海外(中国、韓国)におけるSFTS患者(本号9ページ)
中国では、SFTSの患者報告数が増加しており、2014年までに約3,500人のSFTS患者が届出られ、致命率は7.8~12.2%と報告されている。韓国では、2012年8月に死亡した患者が2013年にSFTS患者と確認された。2013年には36例(うち死亡17例)が、2014年には55例(うち死亡15例)の患者が報告されており、韓国におけるSFTSの致命率は27~47%と算出された。
日本国内における検査体制
ウイルス学的検査法としては、急性期の血液やその他の体液(咽頭ぬぐい液や尿)からのSFTSV分離、SFTSV遺伝子検出、急性期および回復期のペア血清を用いたSFTSVに対するIgG抗体価の有意な上昇の確認、等の検査法がある。全国の地方衛生研究所(地衛研)では、one-step RT-PCRの従来法が実施され、国立感染症研究所(感染研)では要請に応じて定量的one-step RT-PCR法や抗体検査も実施されている(本号5&7ページ)。ウイルス学的検査の実施については最寄りの保健所に相談するとよい。
今後の課題
2013年に日本でSFTS患者が初めて確認されたが、患者が今後も発生することが予想される。感染研および地衛研の調査や、厚生労働科学研究費補助金研究事業「SFTSの制圧に向けた総合的研究」等のこれまでの調査研究により、SFTSの患者発生状況、臨床的特徴、SFTSVの存在様式・感染伝播経路・感染リスク等が徐々に分かりつつある。

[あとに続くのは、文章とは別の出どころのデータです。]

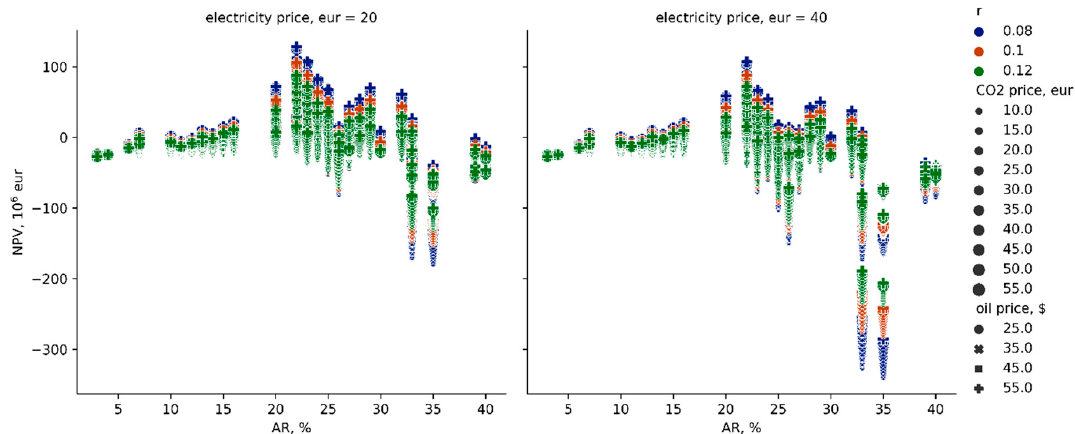
electricity prices (compression costs).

SFTSの感染予防に最も重要なことはダニ刺咬の予防である。特にマダニの活動が盛んな春から秋にかけて、マダニが多く生息する場所に入る際には肌の露出を少なくすることは重要である。DEETを含む忌避剤を用いることは一定の効果が期待される。マダニ対策については以下を参照のこと(http://www.niid.go.jp/niid/ja/sfts/2287-ent/3964-madanitaisaku.html)。
現時点ではSFTSVに対して有効なワクチンはなく、また、抗SFTSV薬の開発も進められているが(本号11ページ)、有効な治療法は確立されていない。SFTSは意識障害等の神経症状が認められる場合は予後は不良であり、今後も調査研究を継続する必要がある。